A localização estratégica traz ao projeto importantes influências comerciais, tecnológicas e científicas, assim como turísticas, devido a sua proximidade com as cidades de Salvador, Camaçari e Feira de Santana, assim como a região turística da Praia do Forte, situada no município de Mata de São João.

A paisagem e o meio ambiente também são elementos sensíveis que receberão total atenção em todas as fases do projeto. Dessa forma, Aguaduna permanecerá profundamente conectada com o ambiente socioeconômico da região em concordância com a lei brasileira nº 11.428/2006 (conhecida como Lei da Mata Atlântica), com mínimo impacto ambiental e social e todos os certificados e autorizações necessários emitidos pelos governos municipais, estaduais e federais.

Parcerias estratégicas

Além da Siemens, o projeto Aguaduna já atrai conversas com outras empresas, uma vez que seu modelo de negócios implica a construção de uma base sólida por meio de parcerias estratégicas.

O primeiro passo é focado na concessão de licenças para empresas que desenvolvem seu ramo de atividade nas principais verticais do projeto.
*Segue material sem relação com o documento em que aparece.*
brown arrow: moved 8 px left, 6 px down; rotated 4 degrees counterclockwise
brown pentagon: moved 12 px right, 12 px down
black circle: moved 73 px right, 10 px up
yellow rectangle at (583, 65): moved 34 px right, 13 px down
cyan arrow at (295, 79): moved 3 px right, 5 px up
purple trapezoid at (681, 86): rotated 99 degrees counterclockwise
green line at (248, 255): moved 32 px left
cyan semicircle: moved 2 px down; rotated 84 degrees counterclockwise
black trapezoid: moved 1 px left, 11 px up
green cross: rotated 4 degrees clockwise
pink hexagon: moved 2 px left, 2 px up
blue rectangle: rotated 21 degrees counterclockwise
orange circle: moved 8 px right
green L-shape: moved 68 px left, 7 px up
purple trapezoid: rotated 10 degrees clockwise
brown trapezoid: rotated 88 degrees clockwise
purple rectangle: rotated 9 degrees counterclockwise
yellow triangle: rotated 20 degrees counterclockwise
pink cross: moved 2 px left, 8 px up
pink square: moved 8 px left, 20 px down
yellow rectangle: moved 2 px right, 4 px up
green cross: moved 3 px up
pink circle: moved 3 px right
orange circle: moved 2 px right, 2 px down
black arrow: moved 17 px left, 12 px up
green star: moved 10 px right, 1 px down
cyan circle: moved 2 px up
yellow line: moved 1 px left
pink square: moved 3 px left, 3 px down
O objetivo é testar a viabilidade de novos produtos e serviços como parte de uma plataforma de serviços sustentáveis, tornando Aguaduna um parque tecnológico para a contínua geração de inovação e uma cidade-teste de novas tecnologias.

A segunda etapa concentra-se em um desenvolvimento faseado com um cronograma de comercialização. Para tanto, estão em andamento trabalhos com parceiros especializados na instalação da infraestrutura e com desenvolvedores verticais. O intuito é capitalizar o projeto Aguaduna, oferecendo acordos de licenciamento exclusivos para empresas inovadoras.

Todas as companhias interessadas em ter instalações em Aguaduna precisam assumir o compromisso de atuar como ativadores – um grupo de empresas dispostas a gerar empregos, produzir formação e atrair profissionais para o projeto, além de contribuir para melhorar o ambiente natural e a biodiversidade da região.

Os promotores do projeto também estão trabalhando com diferentes certificações em nível internacional para garantir um estilo de vida saudável, além de um dos aspectos fundamentais do projeto: a neutralidade das emissões.

Mobilidade e gestão de recursos

O modelo de Aguaduna está comprometido com a mobilidade limpa, compartilhada e autônoma.

No projeto, a mobilidade será centralizada por meio de um terminal intermodal, que permitirá a troca de modais para não residentes, que devem circular utilizando diferentes opções de transporte. Também haverá pontos de distribuição de armazenamento e logística.

O sistema de mobilidade de Aguaduna permitirá a circulação de todos os tipos de meios de transporte sustentáveis, individuais e coletivos, e será gerenciado por um software de uso público que promoverá a mobilidade compartilhada de curta e longa distância.

O desenho do projeto ainda contempla a redução de grandes deslocamentos para atividades diárias. O sistema de estradas locais propõe uma ruptura em relação ao modelo de circulação convencional, tendo como premissa a maior atenção para pedestres e ciclistas e o incentivo ao uso de veículos compartilhados em vez de carros particulares.

O modelo de gerenciamento de energia terá sistemas próprios de geração, distribuição e controle central, de forma a ampliar a sua eficiência. Isso inclui o uso da energia renovável a partir de uma matriz diversificada que engloba energia solar, eólica e biomassa.

Em relação ao gerenciamento de recursos hídricos, Aguaduna contará com a utilização de águas residuais, captação de águas pluviais e água sólida para atividades agrícolas, entre outros sistemas. O projeto também contempla uma unidade de biomassa e uma estação de tratamento de águas residuais.